— BLOQUE DE TEXTO —

Inprimatu

Este edificio que e encuentra en el centro de Boston, se puede considerar la más Richardsoniana de sus obras, en la forma en la que se entendía normalmente su estilo. Una obra poderosa que le dio inmediata reputación en su país. El interior, unificado, sin naves laterales, que comprende una nave central corta, un presbiterio profundo, transeptos y un inmenso crucero, difiere de los interiores románicos auténticos, generalmente divididos en naves laterales y paños. Resplandece con policromía, madera abrillantada y vidrieras de colores preciosos, creaciones de finales del siglo XIX del propio Richardson (aunque lo llevaron a cabo colaboradores como Edward Burne-Jones y John La Farge).


Pero lo principal como en la mayoría de sus obras es el exterior. Aquí las referencias al románico son explícitas, ya que la fachada está realizada (en gran parte por sus seguidores) como St. Gilles-du-Gard en Francia: la torre está copiada (por Stanford White, su joven y brillante ayudante) de la Catedral de Salamanca en España, y la decoración polícroma del ábside y transepto se inspira en el románico del Auverge francés. Sin embargo, en su conjunto, especialmente observándola desde el este, tiene una fuerza concentrada extraña a la época en cualquier sitio. ¿Cómo lo consiguió Richardson?. Los espacios interiores hablan como atrevidas masas externas. Unos pocos espacios de tamaño similar se erigen con fuerza poderosa los transeptos inclinados, el protuberante ábside y la majestuosa torre del crucero. Este contraste de formas está integrado gracias a la densidad y textura uniforme de la fachada, de rosado granito de cantera mezclado con arenisca marrón, y el juego cuidadosamente orquestado de columnitas y ventanas de arco de medio punto “románicas”. Cada volumen recibe el embellecimiento debido, sobre todo la torre con poderosos contrafuertes, las buhardillas y el chapitel bajo.¿Qué debemos interpretar de este Románico richardsoniano?. Las fuente manifiestas son continentales y la atrevida simplicidad e integración lógica de las planta y masas francesa. Pero su energía y policromía de rica textura recuerdan decididamente al Alto Gótico Victoriano inglés de Ruskin.

Datos para la comprensión de documentos:
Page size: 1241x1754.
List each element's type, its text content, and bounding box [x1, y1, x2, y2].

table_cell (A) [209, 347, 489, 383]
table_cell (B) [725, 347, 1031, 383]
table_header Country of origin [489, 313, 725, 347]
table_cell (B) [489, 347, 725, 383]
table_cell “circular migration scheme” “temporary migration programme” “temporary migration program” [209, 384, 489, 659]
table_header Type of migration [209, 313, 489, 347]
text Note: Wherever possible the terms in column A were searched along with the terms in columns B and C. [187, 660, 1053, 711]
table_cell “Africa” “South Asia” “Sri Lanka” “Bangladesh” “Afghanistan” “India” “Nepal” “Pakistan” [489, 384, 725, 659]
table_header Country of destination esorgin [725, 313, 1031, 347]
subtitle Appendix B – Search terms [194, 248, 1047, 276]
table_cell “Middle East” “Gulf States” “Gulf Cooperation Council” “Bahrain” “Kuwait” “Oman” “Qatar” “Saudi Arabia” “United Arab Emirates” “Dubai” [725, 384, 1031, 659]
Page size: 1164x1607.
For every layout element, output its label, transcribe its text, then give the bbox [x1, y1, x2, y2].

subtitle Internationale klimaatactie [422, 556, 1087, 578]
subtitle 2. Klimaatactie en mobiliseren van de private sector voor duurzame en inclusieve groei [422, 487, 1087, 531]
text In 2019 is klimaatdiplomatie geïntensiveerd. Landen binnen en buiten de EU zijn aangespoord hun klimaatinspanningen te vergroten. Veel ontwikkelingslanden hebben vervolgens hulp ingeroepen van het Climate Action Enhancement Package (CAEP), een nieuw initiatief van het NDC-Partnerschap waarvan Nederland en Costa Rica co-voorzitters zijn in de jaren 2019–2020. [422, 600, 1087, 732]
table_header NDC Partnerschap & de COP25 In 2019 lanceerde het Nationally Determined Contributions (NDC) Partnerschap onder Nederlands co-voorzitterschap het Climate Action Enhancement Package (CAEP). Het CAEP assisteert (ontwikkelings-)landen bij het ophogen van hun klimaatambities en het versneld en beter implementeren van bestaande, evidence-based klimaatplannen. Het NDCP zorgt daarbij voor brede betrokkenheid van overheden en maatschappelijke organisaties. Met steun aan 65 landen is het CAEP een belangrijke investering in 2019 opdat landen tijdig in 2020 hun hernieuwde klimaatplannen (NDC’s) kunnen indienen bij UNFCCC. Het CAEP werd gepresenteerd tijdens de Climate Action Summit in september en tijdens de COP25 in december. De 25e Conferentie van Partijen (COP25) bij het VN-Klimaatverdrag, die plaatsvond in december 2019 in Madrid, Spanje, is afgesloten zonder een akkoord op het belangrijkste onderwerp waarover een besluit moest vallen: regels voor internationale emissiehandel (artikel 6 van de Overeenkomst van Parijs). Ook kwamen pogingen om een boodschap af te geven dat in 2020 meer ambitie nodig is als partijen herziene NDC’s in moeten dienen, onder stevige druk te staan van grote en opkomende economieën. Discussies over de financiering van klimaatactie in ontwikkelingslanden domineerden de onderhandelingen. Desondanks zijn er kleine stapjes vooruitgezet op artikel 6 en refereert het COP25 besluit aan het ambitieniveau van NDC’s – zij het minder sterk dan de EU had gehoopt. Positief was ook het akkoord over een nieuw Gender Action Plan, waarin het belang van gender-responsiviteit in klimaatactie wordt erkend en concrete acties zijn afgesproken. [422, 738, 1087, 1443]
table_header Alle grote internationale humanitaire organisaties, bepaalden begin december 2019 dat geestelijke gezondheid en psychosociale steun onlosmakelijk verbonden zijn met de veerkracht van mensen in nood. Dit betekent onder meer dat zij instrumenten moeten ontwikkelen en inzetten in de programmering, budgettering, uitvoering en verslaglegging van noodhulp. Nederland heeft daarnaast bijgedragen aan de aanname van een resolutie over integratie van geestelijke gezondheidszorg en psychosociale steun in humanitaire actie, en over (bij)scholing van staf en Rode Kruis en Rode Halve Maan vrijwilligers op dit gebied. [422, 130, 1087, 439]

— INSTRUCCIONES A SEGUIR —
Cita sin cambios, del texto sobre el edificio de Richardson en Boston, el fragmento que empieza con las palabras que contienen "Este edificio que" y termina con "John La Farge).".

— RESULTADO —
Este edificio que e encuentra en el centro de Boston, se puede considerar la más Richardsoniana de sus obras, en la forma en la que se entendía normalmente su estilo. Una obra poderosa que le dio inmediata reputación en su país. El interior, unificado, sin naves laterales, que comprende una nave central corta, un presbiterio profundo, transeptos y un inmenso crucero, difiere de los interiores románicos auténticos, generalmente divididos en naves laterales y paños. Resplandece con policromía, madera abrillantada y vidrieras de colores preciosos, creaciones de finales del siglo XIX del propio Richardson (aunque lo llevaron a cabo colaboradores como Edward Burne-Jones y John La Farge).